Albrecht stellte das Weinglas ab, zu zweit durchquerten sie die Küche, gefolgt von den Augen der Kollegen. Albrecht erwischte einen flüchtigen, irgendwie merkwürdigen Blick des Maître. Wendelin marschierte mit schnellen Schritten voran. Zu zweit traten sie in den Speisesaal. Albrecht wurde von der brodelnden Menge beinahe umgeworfen. Applaus brandete ihm entgegen. Der Directeur trat mit breitem Lächeln auf Albrecht zu, schüttelte seine Hand, legte seinen Arm um die Schulter des Souschefs und präsentierte ihn wie eine kostbare Trophäe. Er winkte um Ruhe.

„Liebe Freunde“, posaunte Herbert Felder, „hier unser Küchenchef, dem wir dieses hervorragende Steirische Wurzelfleisch zu verdanken haben. Wir haben keine Kosten und Mühen gescheut und einen internationalen Spitzenkoch, der in den besten Restaurants Frankreichs gearbeitet hat, hierher an den Steyrtalerhof gebracht. Ein Prosit auf die Küche!“

Albrecht schluckte den Knödel im Hals mühsam hinunter und legte ein professionelles Lächeln auf. Er mochte solche Inszenierungen nicht. Im Laufe der Zeit hatte er einige Köche kennengelernt, die dieses Theater liebten und nur deswegen zu Spitzenleistungen aufliefen, er stand nicht gern im Rampenlicht, er stand lieber am Herd. Albrecht schüttelte viele Hände, nahm Komplimente entgegen, grinste bemüht in Fotoapparate, musste immer wieder mit dem Weinglas anstoßen und hütete sich redlich, zu viel Wein zu trinken.

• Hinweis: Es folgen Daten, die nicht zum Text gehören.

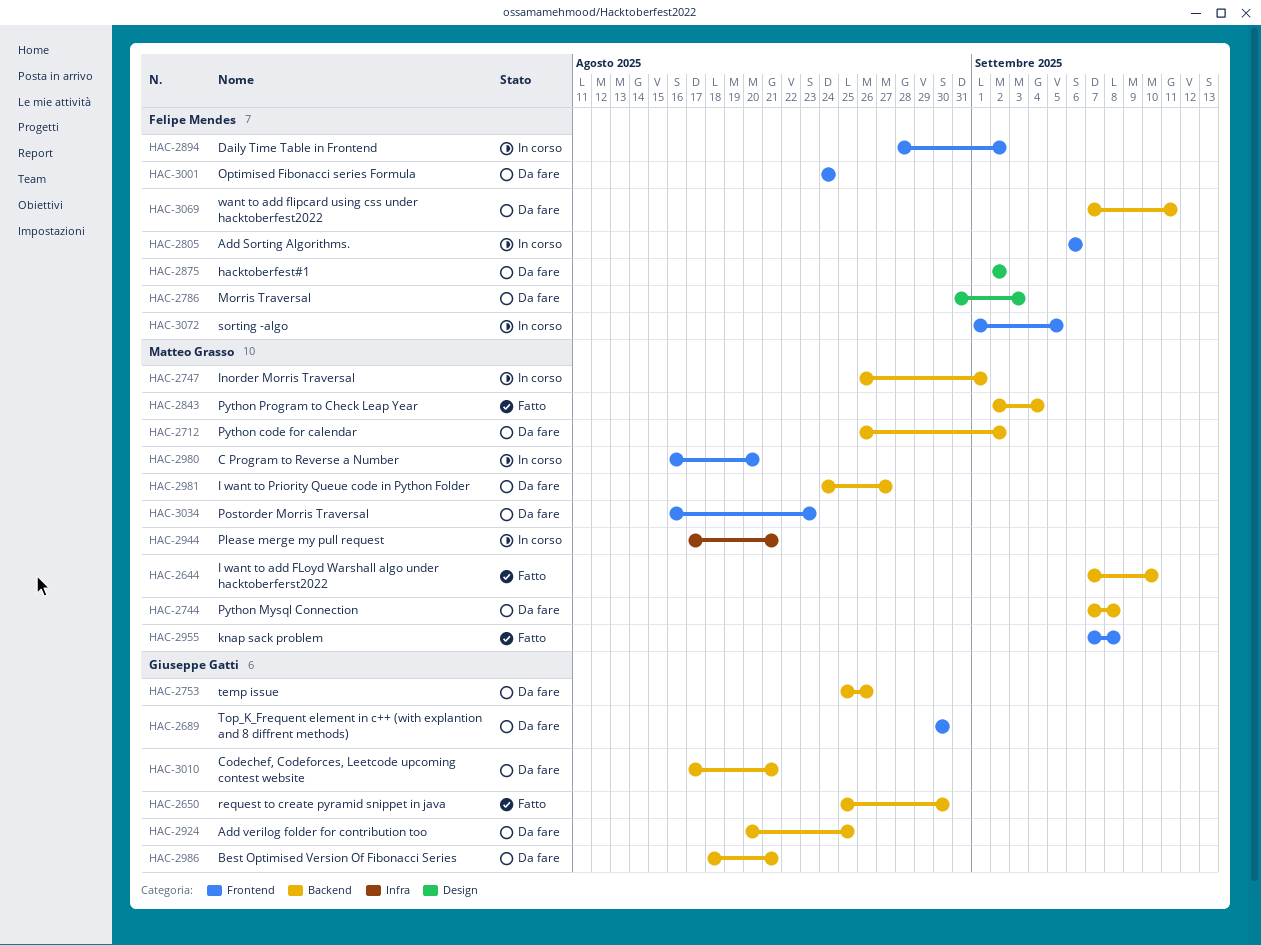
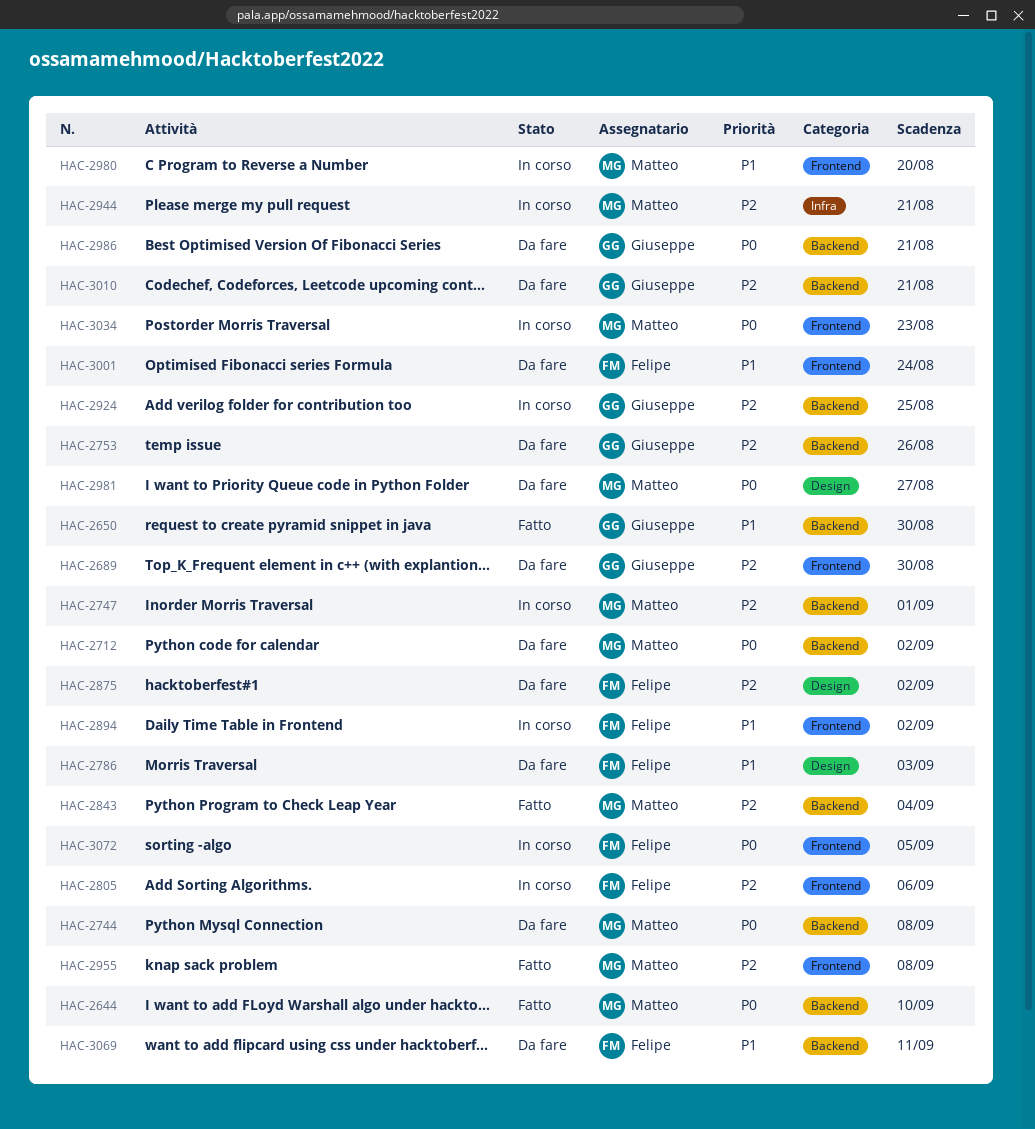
HAC-2924, status: Da fare -> In corso
HAC-2981, label: Backend -> Design
HAC-3034, status: Da fare -> In corso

Der Motorroller! Betrunken mit dem Auto zu fahren, war für die anderen Verkehrsteilnehmer gefährlich, betrunken Motorrad zu fahren, in erster Linie für den Fahrer selbst. Nach und nach verebbte das Interesse an ihm und Albrecht konnte sich zurückziehen. Wesentlich mehr Männer als Frauen befanden sich in dieser Gesellschaft, und viele von ihnen waren dem südsteirischen Weißwein mehr als auffällig zugetan.

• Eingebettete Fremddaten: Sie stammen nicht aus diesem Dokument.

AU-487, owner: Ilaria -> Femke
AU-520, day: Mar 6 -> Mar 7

Noch bevor er durch die Personaltür entschwinden konnte, fasste ihn jemand von hinten am Oberarm und hielt ihn zurück.

„Na, Maestro, so schlecht war also die Schweineschulter doch nicht“, brummte der Directeur düster.

Albrecht dachte an die knifflige Arbeit der letzten vier Stunden. Er konnte diesen Mann nicht leiden. Und auch nicht seine Gäste, die wegen eines mäßigen Tellers ein solches Aufheben machten. Albrecht schüttelte die Hand des Directeurs brüsk ab. Das war kein Mann der Gastronomie, das war ein Geschäftemacher.

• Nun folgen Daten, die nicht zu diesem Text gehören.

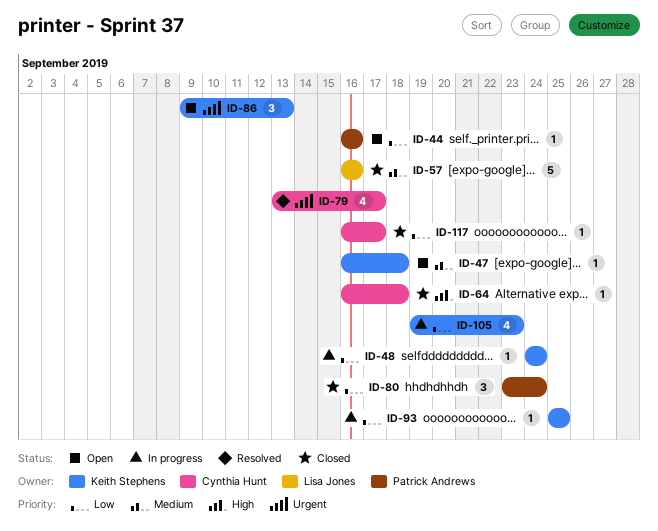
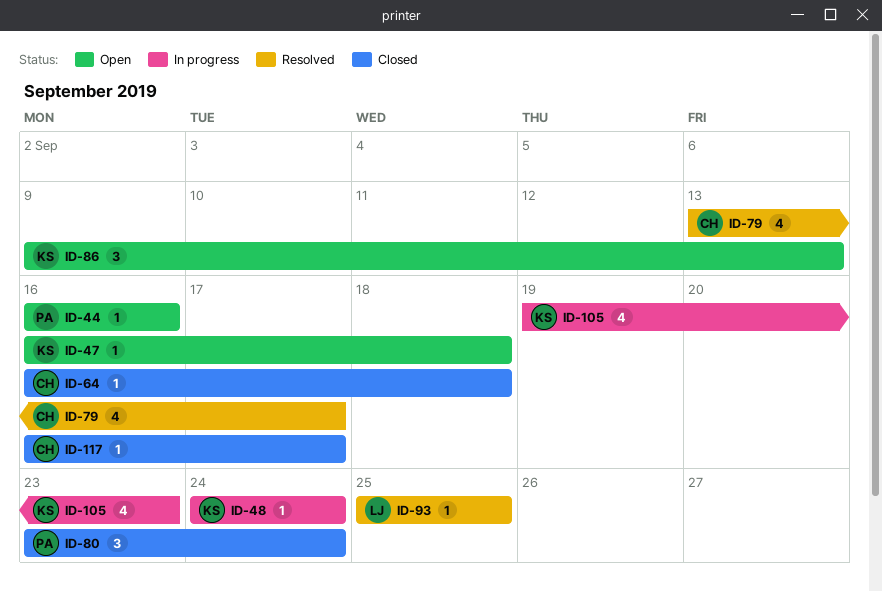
ID-57: present -> none
ID-93, status: In progress -> Resolved
ID-93, owner: Keith Stephens -> Lisa Jones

„Wir haben Glück gehabt, Monsieur le Directeur.“

Herbert Felder trat nahe an Albrecht heran. Seine Fahne war unverkennbar, der Weißwein also.

„Sie haben Glück gehabt, Kammerhofer. Nur Sie.“

Damit stapfte Felder davon und mischte sich scherzend und lautstark lachend unter seine Gäste.